Текст для изучения:

В полемике этой приняли участие и другие журналы, причем особенно любопытно то обстоятельство, что сторону Новикова приняли почти все остальные журналы, за исключением только Чулковского “Ни то ни сё”, который в этом случае присоединился ко “Всякой всячине”. Полемика эта кончилась как будто бы ничем, т. е. каждый из противников остался, по-видимому, при своем мнении, но на самом деле произошло следующее: “Трутень”, очевидно, под внешним давлением, вскоре изменил свой резкий характер, особенно в следующем году. На внешние обстоятельства есть уже указания в 1769 году, например, в доброжелательном письме некоего Чистосердова, напечатанном в одном из июльских листов “Трутня”, где автор предостерегает, что в зеркале его видят себя многие знатные бояре, и добавляет, что сам имел несчастие тягаться с боярами, “угнетавшими истину, правосудие, честь, добродетель и человечество”, и убедился, что “лучше иметь дело с лютым тигром”.

Исходные данные:
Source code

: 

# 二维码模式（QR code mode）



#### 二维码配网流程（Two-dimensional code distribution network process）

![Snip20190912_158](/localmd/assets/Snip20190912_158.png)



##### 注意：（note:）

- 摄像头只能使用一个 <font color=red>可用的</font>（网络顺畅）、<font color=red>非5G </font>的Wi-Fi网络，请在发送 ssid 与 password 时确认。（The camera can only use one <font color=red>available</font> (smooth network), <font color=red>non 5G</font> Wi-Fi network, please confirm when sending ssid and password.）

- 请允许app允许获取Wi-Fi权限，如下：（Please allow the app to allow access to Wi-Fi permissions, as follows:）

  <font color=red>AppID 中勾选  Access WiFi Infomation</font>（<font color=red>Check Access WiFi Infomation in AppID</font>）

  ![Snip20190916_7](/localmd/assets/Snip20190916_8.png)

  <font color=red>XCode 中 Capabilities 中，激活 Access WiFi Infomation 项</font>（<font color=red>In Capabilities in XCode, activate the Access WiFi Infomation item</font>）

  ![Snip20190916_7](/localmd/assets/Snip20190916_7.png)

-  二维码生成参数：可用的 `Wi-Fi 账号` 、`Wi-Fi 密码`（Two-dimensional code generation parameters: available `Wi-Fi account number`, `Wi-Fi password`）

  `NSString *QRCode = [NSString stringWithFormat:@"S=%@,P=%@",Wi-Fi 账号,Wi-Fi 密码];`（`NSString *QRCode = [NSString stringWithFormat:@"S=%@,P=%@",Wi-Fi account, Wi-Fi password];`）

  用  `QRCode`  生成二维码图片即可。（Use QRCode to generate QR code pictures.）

Условие задания:
Какой журнал, согласно тексту о полемике журналов, присоединился ко «Всякой всячине»? Данные для работы не понадобятся.

Поле ответа:
Чулковский журнал «Ни то ни сё».